Refined Orbital Timing Solution for IGR J17498-2921
ATel #3601; C. B. Markwardt (NASA/GSFC), T. E. Strohmayer (NASA/GSFC)
on 27 Aug 2011; 22:39 UT
Credential Certification: Craig B. Markwardt (Craig.Markwardt@nasa.gov)
Subjects: X-ray, Neutron Star, Transient, Pulsar
We report a refined solution for the accreting millisecond X-ray pulsar
IGR J17498-2921 (ATels #3551, #3555, #3556, #3558, #3559, #3560, #3561,
#3562, #3563, #3568).
Analysis is based on RXTE PCA data in the energy band 2-30 keV between
2011-08-13 and 2011-08-23, for total exposure of 121 ksec. A coherent
orbit solution was found using the Z^2 technique (Bucheri et al 1983).
We caution that this solution is preliminary in the sense that
definitive RXTE orbit and fine clock correction data are not yet used.

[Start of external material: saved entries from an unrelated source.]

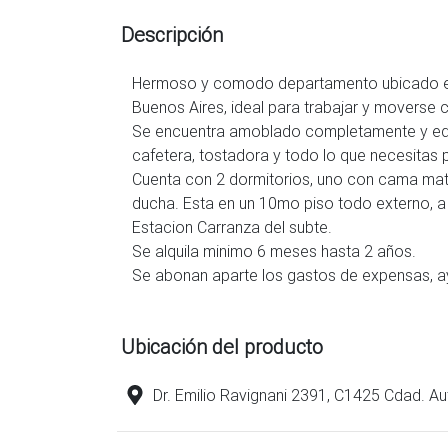
Descripción
Hermoso y comodo departamento ubicado en
Buenos Aires, ideal para trabajar y movers
Se encuentra amoblado completamente y equ
cafetera, tostadora y todo lo que necesitas p
Cuenta con 2 dormitorios, uno con cama mat
ducha. Esta en un 10mo piso todo externo, a
Estacion Carranza del subte.
Se alquila minimo 6 meses hasta 2 años.
Se abonan aparte los gastos de expensas, ays
Ubicación del producto
Dr. Emilio Ravignani 2391, C1425 Cdad.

The best-fit orbital solution has a barycentered pulsar frequency of
400.990187287(4) Hz, a projected pulsar semi-major axis of 0.365108(3)
lt-sec, and an orbital period of 13835.615(1) s. There is no detectable
orbital eccentricity or long-term pulse frequency change. The mass
function is 0.002042(1) solar masses, implying a minimum companion mass
of approximately 0.17-0.22 solar masses, depending on the neutron star
mass. The epoch of the ascending node is JD 2455786.5608963(4) referred
to the TDB time system. Numbers in parentheses are formal 1-sigma
errors in the final digits. These quantities are substantially
consistent with the earlier preliminary results reported by Papitto et
al. (ATEL #3563).
The pulse profile semi-amplitude is between 10% and 30%, depending on
the amount of contamination due to other point-like and diffuse
sources in the PCA collimator field of view.
The X-ray light curve has varied somewhat in the 30-40 mCrab range, but
does not show clear signs of rapid decline. This increases the chances
that it will be detectable by other observatories.